═══ Information supplied ═══

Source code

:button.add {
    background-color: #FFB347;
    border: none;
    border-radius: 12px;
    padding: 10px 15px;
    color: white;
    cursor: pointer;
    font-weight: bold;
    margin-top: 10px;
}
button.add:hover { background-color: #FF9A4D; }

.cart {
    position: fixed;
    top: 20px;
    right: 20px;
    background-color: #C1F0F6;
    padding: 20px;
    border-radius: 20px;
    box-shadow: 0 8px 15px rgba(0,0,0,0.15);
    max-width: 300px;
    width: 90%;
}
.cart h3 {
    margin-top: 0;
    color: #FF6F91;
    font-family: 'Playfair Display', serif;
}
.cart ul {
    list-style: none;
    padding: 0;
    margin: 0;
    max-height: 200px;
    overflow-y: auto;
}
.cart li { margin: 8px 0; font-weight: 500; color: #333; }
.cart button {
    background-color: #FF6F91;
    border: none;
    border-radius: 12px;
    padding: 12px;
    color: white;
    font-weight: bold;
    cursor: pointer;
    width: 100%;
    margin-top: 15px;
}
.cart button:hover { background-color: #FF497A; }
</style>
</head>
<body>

═══
═══ Information supplied ═══

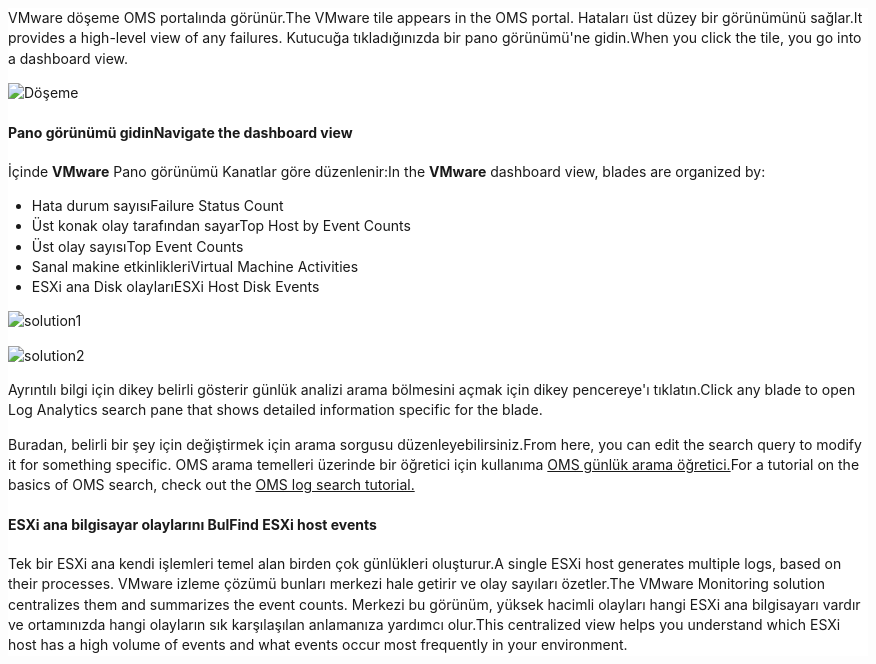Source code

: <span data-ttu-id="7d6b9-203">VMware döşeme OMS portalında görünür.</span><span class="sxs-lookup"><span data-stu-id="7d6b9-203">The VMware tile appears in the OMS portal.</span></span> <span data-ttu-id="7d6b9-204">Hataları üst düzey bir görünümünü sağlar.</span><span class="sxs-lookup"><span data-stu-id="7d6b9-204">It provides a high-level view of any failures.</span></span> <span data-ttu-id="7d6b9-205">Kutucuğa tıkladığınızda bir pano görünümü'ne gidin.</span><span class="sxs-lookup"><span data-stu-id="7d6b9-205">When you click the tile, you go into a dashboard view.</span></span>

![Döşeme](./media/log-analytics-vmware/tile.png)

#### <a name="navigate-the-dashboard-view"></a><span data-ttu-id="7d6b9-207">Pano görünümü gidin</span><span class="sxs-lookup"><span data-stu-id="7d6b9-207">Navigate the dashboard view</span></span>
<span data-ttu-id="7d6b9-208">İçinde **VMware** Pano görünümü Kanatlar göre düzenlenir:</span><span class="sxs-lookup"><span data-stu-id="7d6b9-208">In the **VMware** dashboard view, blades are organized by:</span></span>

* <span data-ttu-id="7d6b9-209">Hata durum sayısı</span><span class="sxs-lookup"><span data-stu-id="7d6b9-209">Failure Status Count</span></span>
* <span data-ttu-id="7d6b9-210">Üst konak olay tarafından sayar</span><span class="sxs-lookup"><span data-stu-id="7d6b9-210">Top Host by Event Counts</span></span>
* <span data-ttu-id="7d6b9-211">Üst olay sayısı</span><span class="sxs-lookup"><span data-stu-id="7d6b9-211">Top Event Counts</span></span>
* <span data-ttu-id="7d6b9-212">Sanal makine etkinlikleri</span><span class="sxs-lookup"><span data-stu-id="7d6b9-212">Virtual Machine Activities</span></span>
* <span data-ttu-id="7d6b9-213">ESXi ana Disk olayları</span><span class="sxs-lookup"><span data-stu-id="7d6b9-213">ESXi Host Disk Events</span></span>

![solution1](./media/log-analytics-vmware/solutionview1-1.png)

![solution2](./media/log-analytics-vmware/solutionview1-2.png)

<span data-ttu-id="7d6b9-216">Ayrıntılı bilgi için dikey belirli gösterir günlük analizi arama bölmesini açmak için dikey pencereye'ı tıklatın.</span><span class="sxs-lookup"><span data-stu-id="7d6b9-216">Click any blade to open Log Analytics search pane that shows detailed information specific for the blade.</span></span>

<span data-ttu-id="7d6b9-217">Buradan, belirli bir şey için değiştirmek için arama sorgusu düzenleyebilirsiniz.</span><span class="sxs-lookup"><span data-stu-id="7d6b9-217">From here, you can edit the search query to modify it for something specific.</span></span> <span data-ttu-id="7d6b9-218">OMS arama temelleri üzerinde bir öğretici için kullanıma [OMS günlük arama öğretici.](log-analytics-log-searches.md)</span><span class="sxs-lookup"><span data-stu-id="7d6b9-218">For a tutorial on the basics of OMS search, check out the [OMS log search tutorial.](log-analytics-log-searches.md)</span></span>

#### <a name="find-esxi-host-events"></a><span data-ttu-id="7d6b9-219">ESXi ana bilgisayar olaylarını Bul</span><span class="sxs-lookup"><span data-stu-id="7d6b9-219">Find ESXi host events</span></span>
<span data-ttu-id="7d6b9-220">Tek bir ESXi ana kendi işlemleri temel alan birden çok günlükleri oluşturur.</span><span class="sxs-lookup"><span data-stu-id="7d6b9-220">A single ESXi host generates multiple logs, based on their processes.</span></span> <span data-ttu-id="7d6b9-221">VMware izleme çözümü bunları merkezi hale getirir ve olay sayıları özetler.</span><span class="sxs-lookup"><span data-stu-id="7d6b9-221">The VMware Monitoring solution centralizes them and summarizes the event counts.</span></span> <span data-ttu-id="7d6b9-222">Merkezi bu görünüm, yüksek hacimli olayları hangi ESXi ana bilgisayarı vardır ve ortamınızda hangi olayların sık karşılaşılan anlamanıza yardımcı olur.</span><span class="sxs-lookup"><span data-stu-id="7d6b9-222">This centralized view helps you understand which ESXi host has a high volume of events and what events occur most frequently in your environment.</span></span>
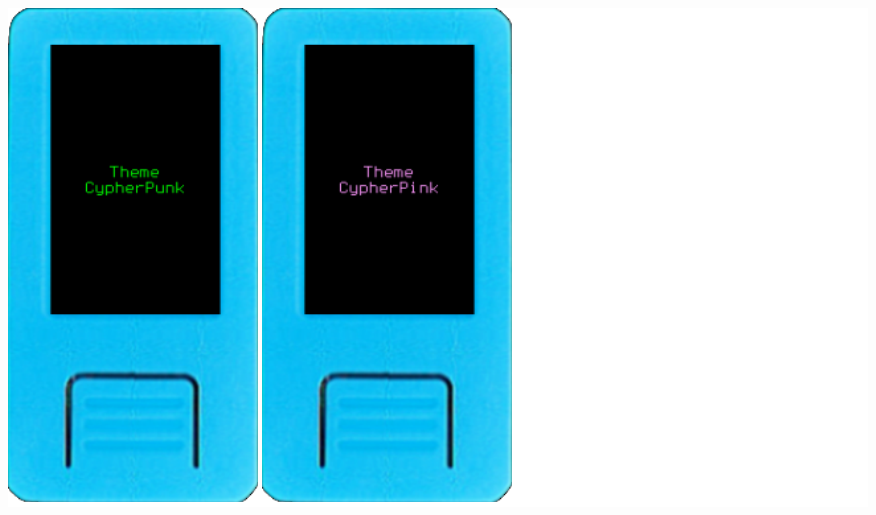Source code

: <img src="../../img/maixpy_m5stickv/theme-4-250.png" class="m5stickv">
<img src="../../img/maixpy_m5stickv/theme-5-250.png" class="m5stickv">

═══
═══ Information supplied ═══

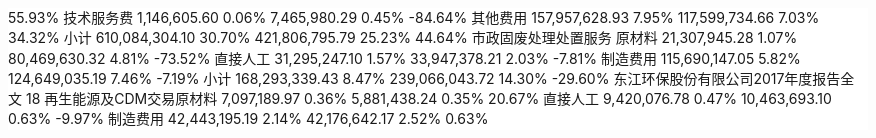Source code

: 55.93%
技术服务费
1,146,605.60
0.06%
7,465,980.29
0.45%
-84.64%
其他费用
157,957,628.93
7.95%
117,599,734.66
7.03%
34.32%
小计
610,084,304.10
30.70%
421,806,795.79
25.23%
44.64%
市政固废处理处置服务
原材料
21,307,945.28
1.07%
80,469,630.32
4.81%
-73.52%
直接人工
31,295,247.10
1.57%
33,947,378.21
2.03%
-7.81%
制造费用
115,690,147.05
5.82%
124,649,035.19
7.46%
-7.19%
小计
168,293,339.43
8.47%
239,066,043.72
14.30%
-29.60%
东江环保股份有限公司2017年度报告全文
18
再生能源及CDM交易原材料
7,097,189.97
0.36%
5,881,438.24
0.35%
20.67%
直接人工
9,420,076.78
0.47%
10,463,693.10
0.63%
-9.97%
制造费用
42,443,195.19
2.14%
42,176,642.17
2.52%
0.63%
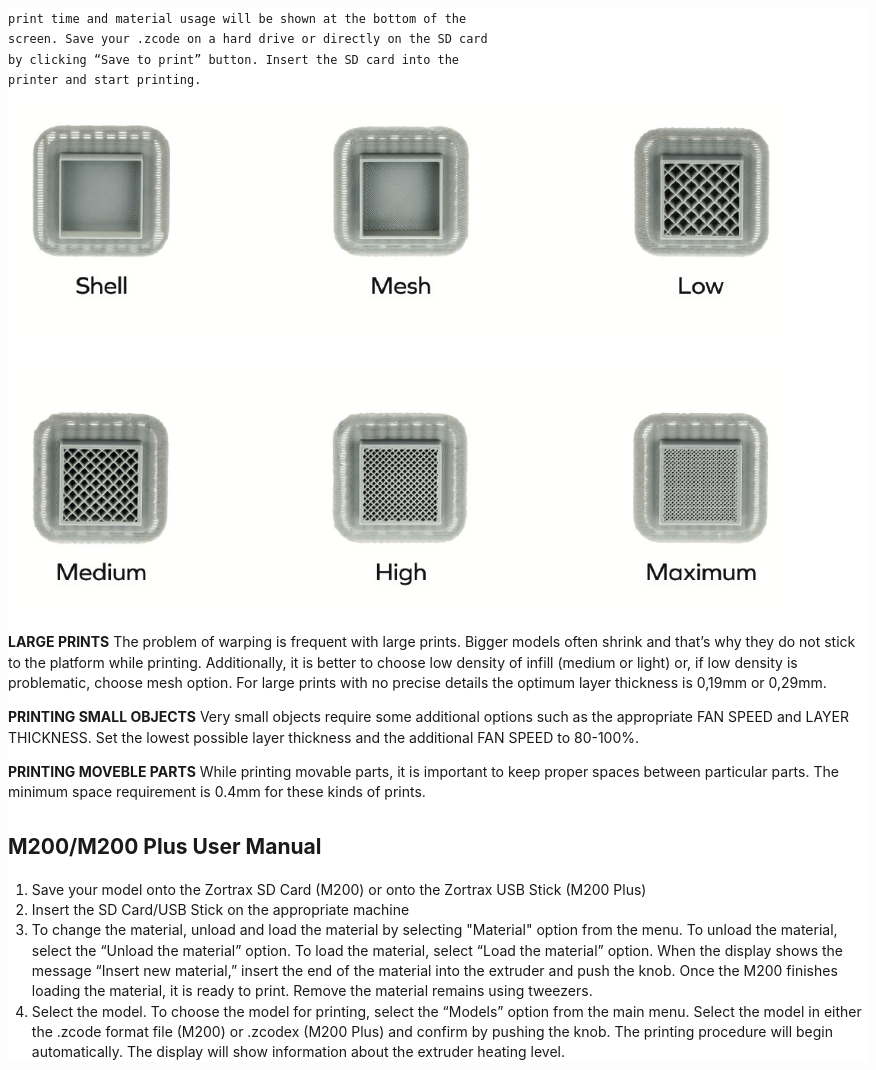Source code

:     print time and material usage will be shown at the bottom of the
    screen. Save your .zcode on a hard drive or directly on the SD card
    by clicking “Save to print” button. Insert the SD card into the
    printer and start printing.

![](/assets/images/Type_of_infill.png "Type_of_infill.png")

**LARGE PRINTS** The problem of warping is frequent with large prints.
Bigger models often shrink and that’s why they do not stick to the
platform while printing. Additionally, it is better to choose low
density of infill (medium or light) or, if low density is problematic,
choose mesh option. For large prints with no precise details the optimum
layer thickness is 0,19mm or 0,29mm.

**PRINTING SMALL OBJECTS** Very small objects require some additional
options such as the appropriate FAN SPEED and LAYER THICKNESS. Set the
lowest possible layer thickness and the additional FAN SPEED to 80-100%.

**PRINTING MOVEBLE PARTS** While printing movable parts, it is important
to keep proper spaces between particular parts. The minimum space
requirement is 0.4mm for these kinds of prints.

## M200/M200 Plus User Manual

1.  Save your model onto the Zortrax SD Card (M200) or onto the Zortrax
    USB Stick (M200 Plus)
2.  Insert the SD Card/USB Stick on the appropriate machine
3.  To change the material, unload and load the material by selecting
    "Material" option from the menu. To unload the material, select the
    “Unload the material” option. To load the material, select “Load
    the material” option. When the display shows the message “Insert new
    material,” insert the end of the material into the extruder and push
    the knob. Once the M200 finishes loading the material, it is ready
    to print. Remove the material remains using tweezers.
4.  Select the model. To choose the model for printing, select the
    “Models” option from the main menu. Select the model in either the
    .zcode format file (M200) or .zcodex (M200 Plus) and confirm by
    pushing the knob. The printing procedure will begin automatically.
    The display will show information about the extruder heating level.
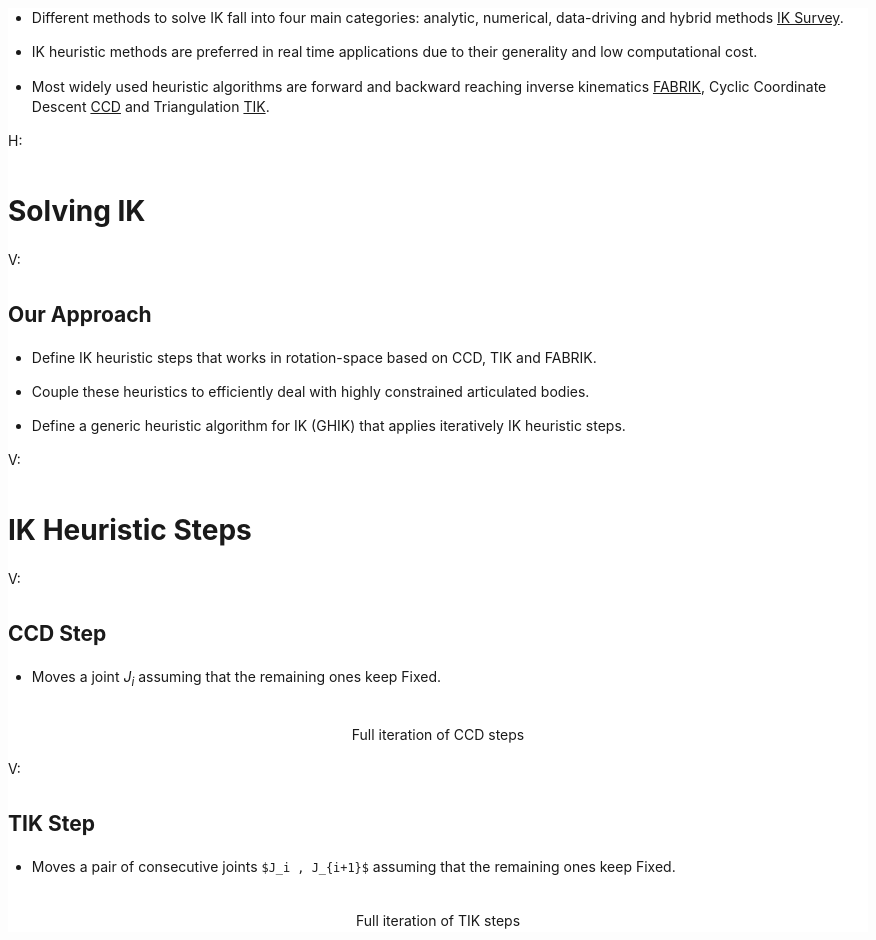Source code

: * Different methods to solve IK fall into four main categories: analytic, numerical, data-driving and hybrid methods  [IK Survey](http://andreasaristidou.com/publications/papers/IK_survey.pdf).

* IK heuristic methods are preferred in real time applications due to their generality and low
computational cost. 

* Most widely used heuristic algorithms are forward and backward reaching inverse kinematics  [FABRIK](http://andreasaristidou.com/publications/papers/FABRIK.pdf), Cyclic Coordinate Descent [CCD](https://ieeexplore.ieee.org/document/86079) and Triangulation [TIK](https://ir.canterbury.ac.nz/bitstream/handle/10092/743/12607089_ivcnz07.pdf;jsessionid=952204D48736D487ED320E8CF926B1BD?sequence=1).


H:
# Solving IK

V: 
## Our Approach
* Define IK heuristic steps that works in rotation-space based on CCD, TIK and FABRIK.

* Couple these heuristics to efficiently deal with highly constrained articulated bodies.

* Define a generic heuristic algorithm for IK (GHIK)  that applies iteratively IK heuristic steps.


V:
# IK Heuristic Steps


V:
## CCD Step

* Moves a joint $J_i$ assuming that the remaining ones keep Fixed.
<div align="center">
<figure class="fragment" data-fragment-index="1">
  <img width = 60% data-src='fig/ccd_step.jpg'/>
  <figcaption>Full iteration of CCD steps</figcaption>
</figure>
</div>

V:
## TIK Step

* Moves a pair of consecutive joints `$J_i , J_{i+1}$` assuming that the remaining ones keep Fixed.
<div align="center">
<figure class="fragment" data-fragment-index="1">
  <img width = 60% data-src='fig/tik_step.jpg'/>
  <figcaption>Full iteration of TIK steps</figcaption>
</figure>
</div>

═══

#### What you will do:
Above are some entries. Restate word for word the lines from the one holding "5,881,438.24" through the one holding "to print. Remove", but not the pictures.

#### Result of this task:
5,881,438.24
0.35%
20.67%
直接人工
9,420,076.78
0.47%
10,463,693.10
0.63%
-9.97%
制造费用
42,443,195.19
2.14%
42,176,642.17
2.52%
0.63%
Source code

:     print time and material usage will be shown at the bottom of the
    screen. Save your .zcode on a hard drive or directly on the SD card
    by clicking “Save to print” button. Insert the SD card into the
    printer and start printing.

![](/assets/images/Type_of_infill.png "Type_of_infill.png")

**LARGE PRINTS** The problem of warping is frequent with large prints.
Bigger models often shrink and that’s why they do not stick to the
platform while printing. Additionally, it is better to choose low
density of infill (medium or light) or, if low density is problematic,
choose mesh option. For large prints with no precise details the optimum
layer thickness is 0,19mm or 0,29mm.

**PRINTING SMALL OBJECTS** Very small objects require some additional
options such as the appropriate FAN SPEED and LAYER THICKNESS. Set the
lowest possible layer thickness and the additional FAN SPEED to 80-100%.

**PRINTING MOVEBLE PARTS** While printing movable parts, it is important
to keep proper spaces between particular parts. The minimum space
requirement is 0.4mm for these kinds of prints.

## M200/M200 Plus User Manual

1.  Save your model onto the Zortrax SD Card (M200) or onto the Zortrax
    USB Stick (M200 Plus)
2.  Insert the SD Card/USB Stick on the appropriate machine
3.  To change the material, unload and load the material by selecting
    "Material" option from the menu. To unload the material, select the
    “Unload the material” option. To load the material, select “Load
    the material” option. When the display shows the message “Insert new
    material,” insert the end of the material into the extruder and push
    the knob. Once the M200 finishes loading the material, it is ready
    to print. Remove the material remains using tweezers.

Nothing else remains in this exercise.